‘That’s How You Suppress Voter Engagement’: GOP Anti-Voter Law Widely Panned as Regressive, Political
May 11, 2021
Columbus, OH — Last week, statehouse Republicans formally introduced regressive, anti-voter legislation that would take Ohio backward in the fight for voting rights in our state. The legislation builds on bills passed in Georgia and Florida that place more burdens on voters and includes confusing language that could discourage Ohioans from voting.
All of this represents a solution in search of a problem, as even Republicans Jon Husted and Frank LaRose have admitted that voter fraud is ‘exceedingly rare,’ making it clear that the introduction of this legislation is purely political.
Read more about this harmful bill below:
“GOP lawmakers, who acknowledge that Ohio has had ‘good clean elections without controversy,’ insist election bills are routine affairs to make the voting process more secure. Bull. This is not about building on past successes. This is about pulling back, eliminating early, in-person voting the Monday before Election Day, removing a week that Ohioans used to apply for a mail ballot, requiring two forms of ID, instead of one, for online absentee ballot requests. These are hoops to jump through that discourage voting, not encourage it. That’s how you suppress voter engagement.
“2020 was a testament to the endurance of free and fair elections run by the book. We don’t need to restore confidence in the voting process. We need to vigorously protect it from politicians consumed with keeping power who are willing to disenfranchise Ohio voters, based on a lie, to that end.”
“The proposal would also limit drop boxes for mail-in ballots to 10 days before Election Day instead of the entire early voting period. Each county board of elections could have three receptacles on their premises.
“Boards could have one drop box for the entire early voting period during a pandemic or emergency.
“Some Ohio counties, including Hamilton and Cuyahoga, have used drop boxes for years. Ohio lawmakers approved the use of drop boxes during the COVID-19 pandemic when Ohio’s primary shifted to mail ballots rather than in-person voting. Several judges ruled that Ohio Secretary of State Frank LaRose was allowed to set rules on how drop boxes were used, but he deferred to lawmakers.”

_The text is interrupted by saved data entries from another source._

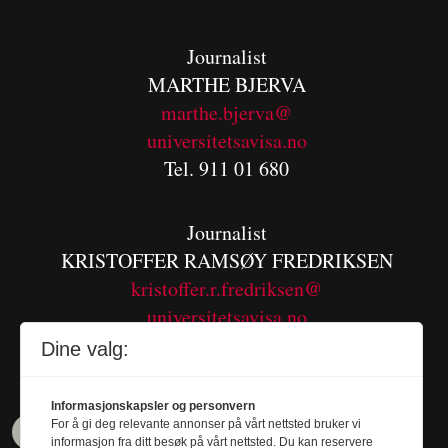
Journalist
MARTHE BJERVA
m
arthe.bjerva@
universitetsavisa.no
Tel. 911 01 680
Journalist
KRISTOFFER RAMSØY FREDRIKSEN
kristoffer.r.fredriksen@
universitetsavisa.no
Tel. 480 55 655
Dine valg:
Informasjonskapsler og personvern
For å gi deg relevante annonser på vårt nettsted bruker vi
informasjon fra ditt besøk på vårt nettsted. Du kan reservere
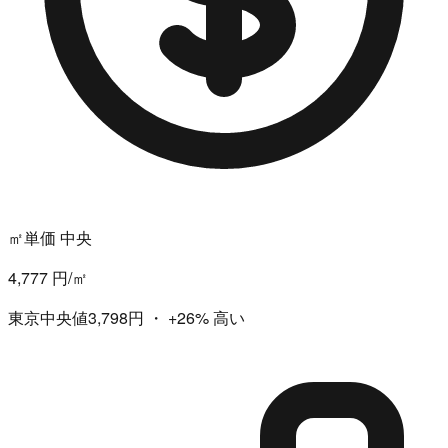
㎡単価 中央
4,777 円/㎡
東京中央値3,798円
・
+26%
高い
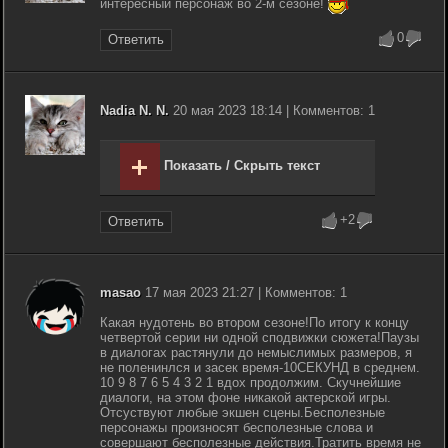
интересный персонаж во 2-м сезоне!
0
Ответить
Nadia N. N.
20 мая 2023 18:14 | Комментов: 1
Показать / Скрыть текст
+2
Ответить
masao
17 мая 2023 21:27 | Комментов: 1
Какая нудотень во втором сезоне!По итогу к концу
четвертой серии ни одной сподвижки сюжета!Паузы
в диалогах растянули до немыслимых размеров, я
не поленинлся и засек время-10СЕКУНД в среднем.
10 9 8 7 6 5 4 3 2 1 вдох продолжим. Скучнейшие
диалоги, на этом фоне никакой актерской игры.
Отсуствуют любые экшен сцены.Бесполезные
персонажы произносят бесполезные слова и
совершают бесполезные действия.Тратить время не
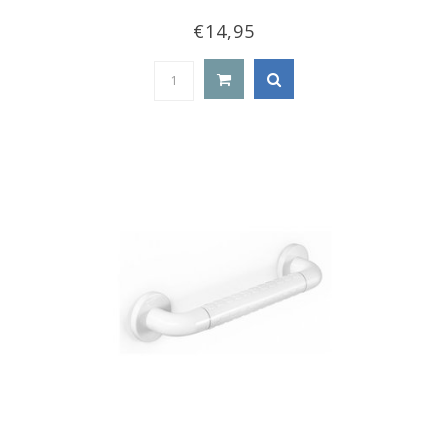
€14,95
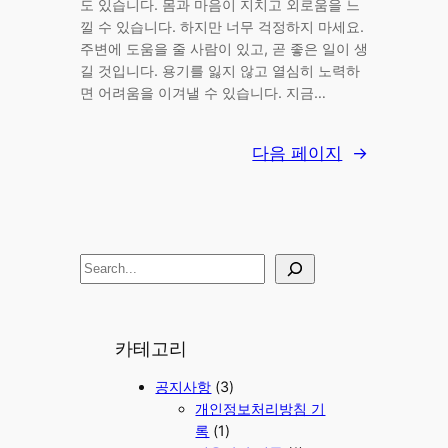
도 있습니다. 몸과 마음이 지치고 외로움을 느
낄 수 있습니다. 하지만 너무 걱정하지 마세요.
주변에 도움을 줄 사람이 있고, 곧 좋은 일이 생
길 것입니다. 용기를 잃지 않고 열심히 노력하
면 어려움을 이겨낼 수 있습니다. 지금…
다음 페이지
→
S
e
a
r
카테고리
c
공지사항
(3)
h
개인정보처리방침 기
록
(1)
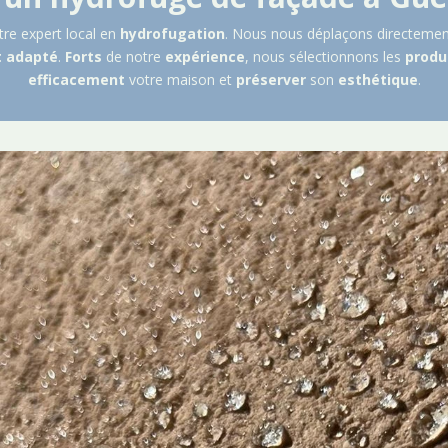
tre expert local en
hydrofugation
. Nous nous déplaçons directemen
t
adapté
.
Forts
de notre
expérience
, nous sélectionnons les
produ
efficacement
votre maison et
préserver
son
esthétique
.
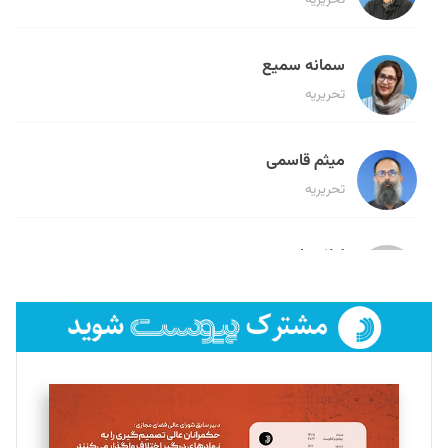
تحریریه
سمانه سمیع
تحریریه
میثم قاسمی
تحریریه
لیلا حنارود
تحریریه
فائزه فتحی رستمی
تحریریه
سروش کرمیان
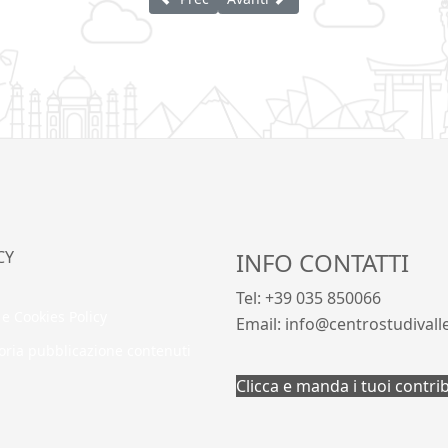
CY
INFO CONTATTI
Tel: +39 035 850066
 e Cookies Policy
Email: info@centrostudivall
oria pubblicazione contenuti
Clicca e manda i tuoi contri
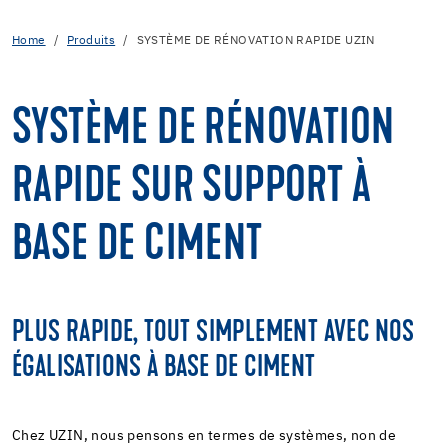
Home
Produits
SYSTÈME DE RÉNOVATION RAPIDE UZIN
SYSTÈME DE RÉNOVATION
RAPIDE SUR SUPPORT À
BASE DE CIMENT
PLUS RAPIDE, TOUT SIMPLEMENT AVEC NOS
ÉGALISATIONS À BASE DE CIMENT
Chez UZIN, nous pensons en termes de systèmes, non de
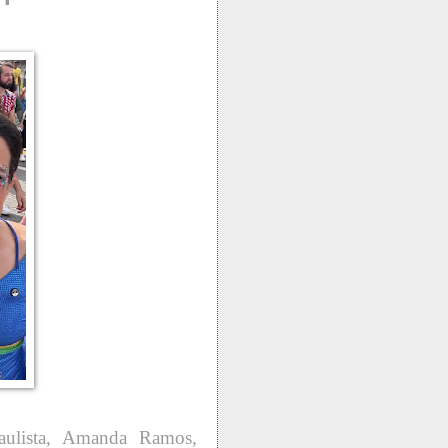
aulista, Amanda Ramos,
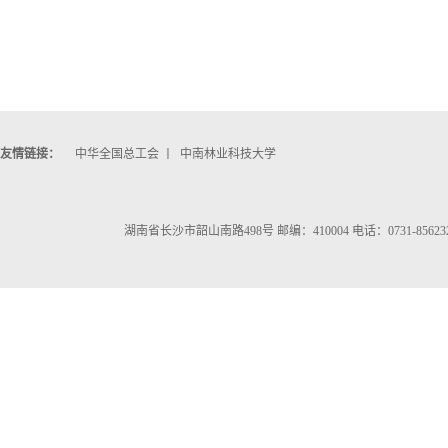
友情链接：
中华全国总工会
丨
中南林业科技大学
湖南省长沙市韶山南路498号 邮编：410004 电话：0731-856232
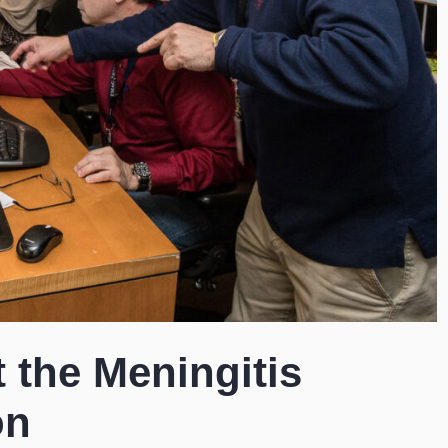
 the Meningitis
on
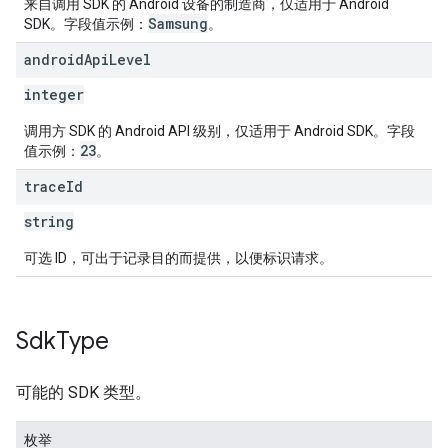
来自调用 SDK 的 Android 设备的制造商，仅适用于 Android
Samsung
SDK。字段值示例：
。
android
Api
Level
integer
调用方 SDK 的 Android API 级别，仅适用于 Android SDK。字段
23
值示例：
。
trace
Id
string
可选 ID，可出于记录目的而提供，以便标识请求。
Sdk
Type
可能的 SDK 类型。
枚举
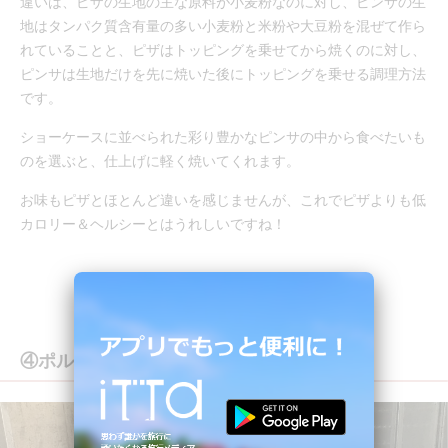
違いは、ピザの生地の主な原料が小麦粉なのに対し、ピンサの生
地はタンパク質含有量の多い小麦粉と米粉や大豆粉を混ぜて作ら
れていることと、ピザはトッピングを乗せてから焼くのに対し、
ピンサは生地だけを先に焼いた後にトッピングを乗せる調理方法
です。
ショーケースに並べられた彩り豊かなピンサの中から食べたいも
のを選ぶと、仕上げに軽く焼いてくれます。
お味もピザとほとんど違いを感じませんが、これでピザよりも低
カロリー＆ヘルシーとはうれしいですね！
④ポルケッタ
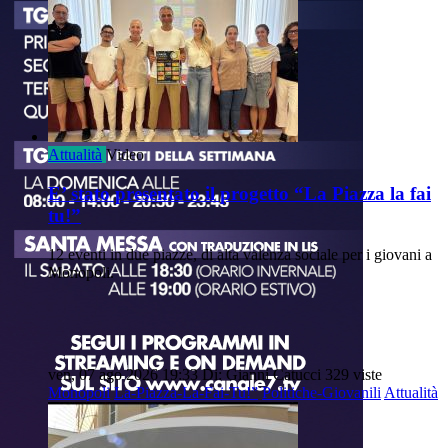
Attualità
Video
E’ stato presentato il progetto “La Piazza la fai
tu!”
12 eventi in due piazze, di alta valenza sociale per i giovani a
Monopoli.
ven, 07 ago 2026 19:33
Di: Gianni Catucci
329 viste
Monopoli
La-Piazza-La-Fai-Tu!”
Politiche-Giovanili
Attualità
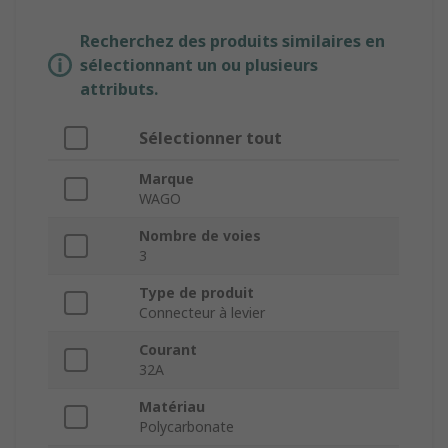
Recherchez des produits similaires en
sélectionnant un ou plusieurs
attributs.
Sélectionner tout
Marque
WAGO
Nombre de voies
3
Type de produit
Connecteur à levier
Courant
32A
Matériau
Polycarbonate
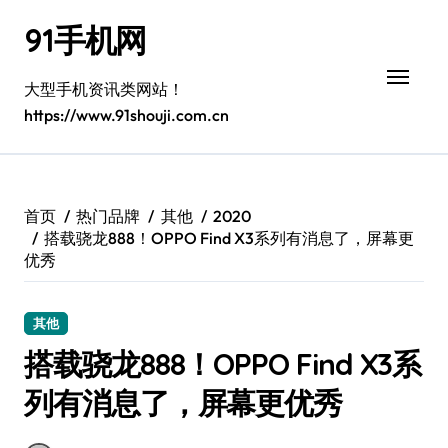
跳
91手机网
转
到
内
大型手机资讯类网站！
容
https://www.91shouji.com.cn
首页
热门品牌
其他
2020
搭载骁龙888！OPPO Find X3系列有消息了，屏幕更
优秀
其他
搭载骁龙888！OPPO Find X3系
列有消息了，屏幕更优秀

“The measure would also tighten voter ID requirements, limit drop boxes to election board premises and erase early voting the day before an election, steps which some Democrats oppose. State Rep. Willis Blackshear Jr., D-Dayton, said he opposes doing away with early in-person voting on the Monday before elections following a weekend in which campaigns typically make a final blitz.
‘“If it’s not broke, don’t fix it,” said Blackshear, who worked at the Montgomery County Board of Elections before voters sent him to the Statehouse.
“While any day before an election can be chaotic, Blackshear said early voting wrapped up at 2 p.m.
‘“I felt like we were able to manage it,” he said. “I don’t see why we need to take that out all of a sudden. It’s worked very well for us these last years.”’
“The Ohio House bill would limit the number of drop boxes to just one location per county, and that location can have up to three drop boxes. It would also allow drop boxes to be used only in the 10 days leading up to Election Day, a huge decrease from last year when Ohio voters had 30 days to return their ballot via drop box.
“Those boxes would also only be allowed outside of the county Board of Elections offices, hindering voters who don’t live near the offices and don’t have easy access to transportation. Such voters would have to find other ways to return their ballots.
“In addition to the drop box changes, the bill would impose new restrictions on voter registrations and absentee voting, including limiting what kind of mail-in ballots can be “cured” ― the process of fixing small mistakes made by voters on their ballots so that the votes can count. HB 294 would also move the absentee ballot request deadline up seven days and eliminate in-person absentee voting on the Monday before Election Day.”
“Like many of the pieces of legislation that have either passed state legislatures or are moving toward passage, H.B. 294 targets absentee ballots as well as early in-person voting, two voting methods Trump railed against and has demanded Republicans limit in future elections. The Ohio House bill would slash the number of absentee ballot drop boxes in the state to just one per county and cut the number of days voters have to drop ballots off from 30 down to just 10. The bill would also eliminate the Monday before Election Day as an early in-person voting day.”